Saturday 22 November 2008

The world is unfair

Today is anything but a normal day. I'm throwing up by a slight stomach flu, everytime the vomit comes out, some stomach acid comes out with it. And it burns my tongue and skin in my mouth.
I miss going to school to learn. Mummy says that if I miss school then the third floor of my house is my school.But my other half does'nt want to go. It says that I don't have friends. Maybe thats true. They all have me as a secondary friend, when their buddy is gone they talk to me. When their buddy's back they leave me, shun me, and I'm left alone at my table.

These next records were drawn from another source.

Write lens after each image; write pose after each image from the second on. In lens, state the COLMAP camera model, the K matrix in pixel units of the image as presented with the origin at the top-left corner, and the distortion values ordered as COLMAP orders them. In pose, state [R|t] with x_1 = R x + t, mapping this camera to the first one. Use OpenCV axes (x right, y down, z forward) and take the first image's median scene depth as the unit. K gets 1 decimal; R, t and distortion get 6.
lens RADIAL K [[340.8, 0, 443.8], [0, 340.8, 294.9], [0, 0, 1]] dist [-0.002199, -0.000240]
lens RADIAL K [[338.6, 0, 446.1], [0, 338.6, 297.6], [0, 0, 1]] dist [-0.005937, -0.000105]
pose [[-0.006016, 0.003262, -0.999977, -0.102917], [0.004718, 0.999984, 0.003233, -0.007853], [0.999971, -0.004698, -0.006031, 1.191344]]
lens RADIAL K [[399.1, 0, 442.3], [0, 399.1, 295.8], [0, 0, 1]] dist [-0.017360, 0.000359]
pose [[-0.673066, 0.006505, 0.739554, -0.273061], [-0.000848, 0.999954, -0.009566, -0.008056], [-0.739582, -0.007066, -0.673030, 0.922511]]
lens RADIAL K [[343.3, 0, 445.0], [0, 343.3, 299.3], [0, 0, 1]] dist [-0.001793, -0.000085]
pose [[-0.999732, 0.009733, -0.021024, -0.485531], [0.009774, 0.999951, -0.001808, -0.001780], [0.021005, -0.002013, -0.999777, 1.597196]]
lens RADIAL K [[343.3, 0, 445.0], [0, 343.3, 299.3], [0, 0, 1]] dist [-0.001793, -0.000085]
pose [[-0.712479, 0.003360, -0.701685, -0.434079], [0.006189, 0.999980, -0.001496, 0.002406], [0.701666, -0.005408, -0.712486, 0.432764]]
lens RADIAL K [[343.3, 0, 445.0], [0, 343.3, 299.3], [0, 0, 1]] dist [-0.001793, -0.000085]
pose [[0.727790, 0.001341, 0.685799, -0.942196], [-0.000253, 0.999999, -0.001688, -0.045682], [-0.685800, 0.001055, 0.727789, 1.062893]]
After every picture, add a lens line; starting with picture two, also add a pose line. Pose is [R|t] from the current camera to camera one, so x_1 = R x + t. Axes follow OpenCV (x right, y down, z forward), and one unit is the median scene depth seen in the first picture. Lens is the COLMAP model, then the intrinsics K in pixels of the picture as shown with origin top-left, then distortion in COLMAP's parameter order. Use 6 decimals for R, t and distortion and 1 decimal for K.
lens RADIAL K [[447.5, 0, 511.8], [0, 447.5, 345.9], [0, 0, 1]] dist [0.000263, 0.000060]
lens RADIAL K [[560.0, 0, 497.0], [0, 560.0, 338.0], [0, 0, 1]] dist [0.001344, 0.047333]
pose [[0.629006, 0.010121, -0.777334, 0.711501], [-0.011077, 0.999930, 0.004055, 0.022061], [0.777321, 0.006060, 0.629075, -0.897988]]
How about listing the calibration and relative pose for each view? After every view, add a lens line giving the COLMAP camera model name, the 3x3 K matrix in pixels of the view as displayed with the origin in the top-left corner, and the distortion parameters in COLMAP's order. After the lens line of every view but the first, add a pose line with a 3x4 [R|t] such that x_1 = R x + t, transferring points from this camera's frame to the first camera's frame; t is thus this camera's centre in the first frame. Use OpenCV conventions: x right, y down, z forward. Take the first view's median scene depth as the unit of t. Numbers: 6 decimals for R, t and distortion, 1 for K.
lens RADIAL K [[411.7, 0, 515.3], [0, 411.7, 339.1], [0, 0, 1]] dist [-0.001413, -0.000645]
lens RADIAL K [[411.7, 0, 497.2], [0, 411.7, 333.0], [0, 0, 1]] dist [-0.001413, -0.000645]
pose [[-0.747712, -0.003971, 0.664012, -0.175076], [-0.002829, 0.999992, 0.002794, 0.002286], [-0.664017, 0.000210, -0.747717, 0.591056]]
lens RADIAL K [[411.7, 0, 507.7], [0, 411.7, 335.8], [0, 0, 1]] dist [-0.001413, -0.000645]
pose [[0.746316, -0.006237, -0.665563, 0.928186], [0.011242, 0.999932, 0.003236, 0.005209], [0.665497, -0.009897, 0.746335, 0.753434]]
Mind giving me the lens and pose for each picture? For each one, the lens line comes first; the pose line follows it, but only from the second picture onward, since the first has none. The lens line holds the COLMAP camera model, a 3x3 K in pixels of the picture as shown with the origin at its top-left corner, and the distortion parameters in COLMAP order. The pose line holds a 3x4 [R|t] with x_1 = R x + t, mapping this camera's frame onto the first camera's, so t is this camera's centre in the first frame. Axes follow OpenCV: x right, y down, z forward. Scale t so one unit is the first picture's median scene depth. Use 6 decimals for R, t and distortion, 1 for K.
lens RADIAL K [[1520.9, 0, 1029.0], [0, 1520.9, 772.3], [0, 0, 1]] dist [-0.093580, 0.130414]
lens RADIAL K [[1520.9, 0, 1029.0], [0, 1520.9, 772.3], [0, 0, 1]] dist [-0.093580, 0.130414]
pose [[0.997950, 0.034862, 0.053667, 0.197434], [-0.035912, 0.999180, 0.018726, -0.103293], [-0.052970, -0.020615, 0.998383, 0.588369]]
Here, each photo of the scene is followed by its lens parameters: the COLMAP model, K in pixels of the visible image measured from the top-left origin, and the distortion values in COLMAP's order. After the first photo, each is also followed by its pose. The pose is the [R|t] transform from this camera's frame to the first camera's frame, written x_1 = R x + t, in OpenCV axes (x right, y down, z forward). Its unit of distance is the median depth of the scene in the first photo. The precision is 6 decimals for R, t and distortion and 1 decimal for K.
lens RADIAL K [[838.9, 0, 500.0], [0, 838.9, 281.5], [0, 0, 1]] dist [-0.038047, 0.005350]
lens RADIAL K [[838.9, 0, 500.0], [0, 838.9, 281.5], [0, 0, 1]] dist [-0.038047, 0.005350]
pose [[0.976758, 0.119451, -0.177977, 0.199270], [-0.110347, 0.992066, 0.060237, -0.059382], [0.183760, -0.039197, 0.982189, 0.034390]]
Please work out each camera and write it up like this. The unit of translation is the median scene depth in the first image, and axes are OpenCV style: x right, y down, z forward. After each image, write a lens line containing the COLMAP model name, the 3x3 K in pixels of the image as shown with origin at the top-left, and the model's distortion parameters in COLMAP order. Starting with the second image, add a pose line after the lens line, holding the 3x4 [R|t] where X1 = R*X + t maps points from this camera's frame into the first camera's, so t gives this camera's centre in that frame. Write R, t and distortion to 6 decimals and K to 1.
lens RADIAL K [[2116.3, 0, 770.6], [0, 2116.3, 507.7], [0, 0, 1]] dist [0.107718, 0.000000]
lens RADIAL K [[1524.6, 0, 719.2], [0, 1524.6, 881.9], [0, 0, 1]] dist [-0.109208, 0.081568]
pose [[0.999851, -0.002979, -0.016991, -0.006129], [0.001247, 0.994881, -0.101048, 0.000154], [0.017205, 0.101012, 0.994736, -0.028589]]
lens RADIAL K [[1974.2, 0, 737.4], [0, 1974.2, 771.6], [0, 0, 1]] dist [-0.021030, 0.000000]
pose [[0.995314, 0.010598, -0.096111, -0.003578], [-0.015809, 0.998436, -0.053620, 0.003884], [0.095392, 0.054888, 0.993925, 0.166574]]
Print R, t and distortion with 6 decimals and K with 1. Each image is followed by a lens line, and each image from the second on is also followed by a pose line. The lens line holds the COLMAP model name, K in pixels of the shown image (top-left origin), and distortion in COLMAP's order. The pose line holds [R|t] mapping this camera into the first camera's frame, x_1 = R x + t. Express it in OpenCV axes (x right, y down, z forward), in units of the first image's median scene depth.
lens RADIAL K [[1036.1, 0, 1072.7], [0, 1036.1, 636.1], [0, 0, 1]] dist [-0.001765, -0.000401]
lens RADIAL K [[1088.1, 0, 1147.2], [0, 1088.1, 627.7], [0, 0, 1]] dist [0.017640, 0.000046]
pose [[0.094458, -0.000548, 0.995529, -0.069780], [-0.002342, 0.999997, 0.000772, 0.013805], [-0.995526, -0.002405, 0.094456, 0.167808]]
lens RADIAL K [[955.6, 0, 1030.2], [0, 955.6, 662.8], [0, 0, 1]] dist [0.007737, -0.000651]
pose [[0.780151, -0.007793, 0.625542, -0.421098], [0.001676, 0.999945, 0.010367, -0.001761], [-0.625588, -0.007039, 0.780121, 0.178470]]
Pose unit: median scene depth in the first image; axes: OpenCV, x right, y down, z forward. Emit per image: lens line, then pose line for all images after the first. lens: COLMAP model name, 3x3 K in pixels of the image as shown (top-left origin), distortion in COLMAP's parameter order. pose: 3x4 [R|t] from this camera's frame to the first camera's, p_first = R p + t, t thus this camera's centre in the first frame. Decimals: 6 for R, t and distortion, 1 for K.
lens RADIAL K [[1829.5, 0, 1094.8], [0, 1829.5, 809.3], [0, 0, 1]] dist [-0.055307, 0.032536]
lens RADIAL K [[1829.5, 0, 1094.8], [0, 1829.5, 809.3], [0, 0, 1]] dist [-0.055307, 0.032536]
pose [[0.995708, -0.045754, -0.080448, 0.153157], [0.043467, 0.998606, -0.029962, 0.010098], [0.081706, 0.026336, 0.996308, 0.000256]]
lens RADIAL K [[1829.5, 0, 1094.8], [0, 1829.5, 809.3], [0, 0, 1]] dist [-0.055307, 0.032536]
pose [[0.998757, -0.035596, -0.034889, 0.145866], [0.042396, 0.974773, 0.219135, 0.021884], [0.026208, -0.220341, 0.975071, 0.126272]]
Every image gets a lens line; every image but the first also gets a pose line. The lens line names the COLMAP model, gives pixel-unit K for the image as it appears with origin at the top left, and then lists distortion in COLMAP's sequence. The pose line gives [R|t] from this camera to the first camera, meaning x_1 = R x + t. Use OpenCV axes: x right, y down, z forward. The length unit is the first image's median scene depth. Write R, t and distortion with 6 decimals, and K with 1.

I busy myself by drawing or writing angry words on scrap paper. Then force a smile ask for permission to go to the toilet, and hurl the piece of paper into the rubbish bin and spit on it.
I'd then wish I could punch the walls till my knuckles bled. When I'm at home I'd ask myself over and over again, why was I treated like that. What had I done wrong that made them dislike me? Then my devil self would say"yea man,you don't deserve to be treated like this you know, you can show then that you don't need them! you can live in a world of your own you know!"but I'd of course shun him. I could'nt listen to anyone at all, let alone some side of me. Maybe the world was meant to be like this. Maybe, just maybe, everyone is as selfish as them.